§ **Text block**:
# # # # #

The Method of Transformations:

When we have functions of two or more jointly continuous random variables, we may be able to use a method similar to Theorems 4.1 and 4.2 to find the resulting PDFs. In particular, we can state the following theorem. While the statement of the theorem might look a little confusing, its application is quite straightforward and we will see a few examples to illustrate the methodology.

Theorem
Let $X$ and $Y$ be two jointly continuous random variables. Let $(Z,W)=g(X,Y)=(g_1(X,Y),g_2(X,Y))$, where $g:\mathbb{R}^2 \mapsto \mathbb{R}^2$ is a continuous one-to-one (invertible) function with continuous partial derivatives. Let $h=g^{-1}$, i.e., $(X,Y)=h(Z,W)=(h_1(Z,W),h_2(Z,W))$. Then $Z$ and $W$ are jointly continuous and their joint PDF, $f_{ZW}(z,w)$, for $(z,w) \in R_{ZW}$ is given by \begin{align} \nonumber f_{ZW}(z,w)=f_{XY}(h_1(z,w),h_2(z,w)) |J|, \end{align} where $J$ is the Jacobian of $h$ defined by \begin{align} \nonumber J= \det \begin{bmatrix} \frac{\partial h_1}{\partial z} & \frac{\partial h_1}{\partial w} \\ & \\ \frac{\partial h_2}{\partial z} & \frac{\partial h_2}{\partial w} \\ \end{bmatrix} =\frac{\partial h_1}{\partial z}.\frac{\partial h_2}{\partial w}-\frac{\partial h_2}{\partial z}\frac{\partial h_1}{\partial w}. \end{align}

The following examples show how to apply the above theorem.

# # # # #

§ **Information supplied**:
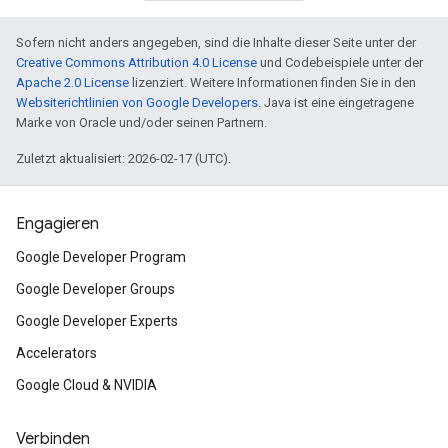
Sofern nicht anders angegeben, sind die Inhalte dieser Seite unter der
Creative Commons Attribution 4.0 License
und Codebeispiele unter der
Apache 2.0 License
lizenziert. Weitere Informationen finden Sie in den
Websiterichtlinien von Google Developers
. Java ist eine eingetragene
Marke von Oracle und/oder seinen Partnern.
Zuletzt aktualisiert: 2026-02-17 (UTC).
Engagieren
Google Developer Program
Google Developer Groups
Google Developer Experts
Accelerators
Google Cloud & NVIDIA
Verbinden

# # # # #

§ **Exercise tasks**:
1 – In the text on the method of transformations, what conditions must the function g meet?
2 – Please write out the text on the method of transformations from "When we have" up to and including "illustrate the methodology.", substituting "simple" for "straightforward".
3 – Continue the text on the method of transformations from where it stops.

§ **Exercise results**:
1 – It must be a continuous one-to-one (invertible) function with continuous partial derivatives.

2 –
When we have functions of two or more jointly continuous random variables, we may be able to use a method similar to Theorems 4.1 and 4.2 to find the resulting PDFs. In particular, we can state the following theorem. While the statement of the theorem might look a little confusing, its application is quite simple and we will see a few examples to illustrate the methodology.

3 –
Example
Let $X$ and $Y$ be two independent standard normal random variables. Let also \begin{equation} \nonumber \left\{ \begin{array}{l} Z=2X-Y \\ W=-X+Y \end{array} \right. \end{equation} Find $f_{ZW}(z,w)$.

  • Solution
    • $X$ and $Y$ are jointly continuous and their joint PDF is given by \begin{align}%\label{} \nonumber f_{XY}(x,y)=f_X(x)f_Y(y)=\frac{1}{2 \pi} \exp\left\{-\frac{x^2+y^2}{2}\right\}, \hspace{30pt} \textrm{ for all }x,y \in \mathbb{R}. \end{align} Here, the function $g$ is defined by $(z,w)=g(x,y)=(g_1(x,y),g_2(x,y))=(2x-y,-x+y)$. Solving for $x$ and $y$, we obtain the inverse function $h$: \begin{equation} \nonumber \left\{ \begin{array}{l} x=z+w=h_1(z,w) \\ y=z+2w=h_2(z,w) \end{array} \right. \end{equation} We have \begin{align} \nonumber f_{ZW}(z,w)&=f_{XY}(h_1(z,w),h_2(z,w)) |J|\\ \nonumber &=f_{XY}(z+w,z+2w) |J|, \end{align} where \begin{align} \nonumber J= \det \begin{bmatrix} \frac{\partial h_1}{\partial z} & \frac{\partial h_1}{\partial w} \\ & \\ \frac{\partial h_2}{\partial z} & \frac{\partial h_2}{\partial w} \\ \end{bmatrix} =\det \begin{bmatrix} 1 & 1 \\ & \\ 1 & 2 \\ \end{bmatrix} =1. \end{align} Thus, we conclude that \begin{align} \nonumber f_{ZW}(z,w)&=f_{XY}(z+w,z+2w) |J|\\ \nonumber &=\frac{1}{2 \pi} \exp\left\{-\frac{(z+w)^2+(z+2w)^2}{2}\right\} \\ \nonumber &=\frac{1}{2 \pi} \exp\left\{-\frac{2z^2+5w^2+6zw}{2}\right\}. \end{align}


Example
Let $X$ and $Y$ be two random variables with joint PDF $f_{XY}(x,y)$. Let $Z=X+Y$. Find $f_{Z}(z)$.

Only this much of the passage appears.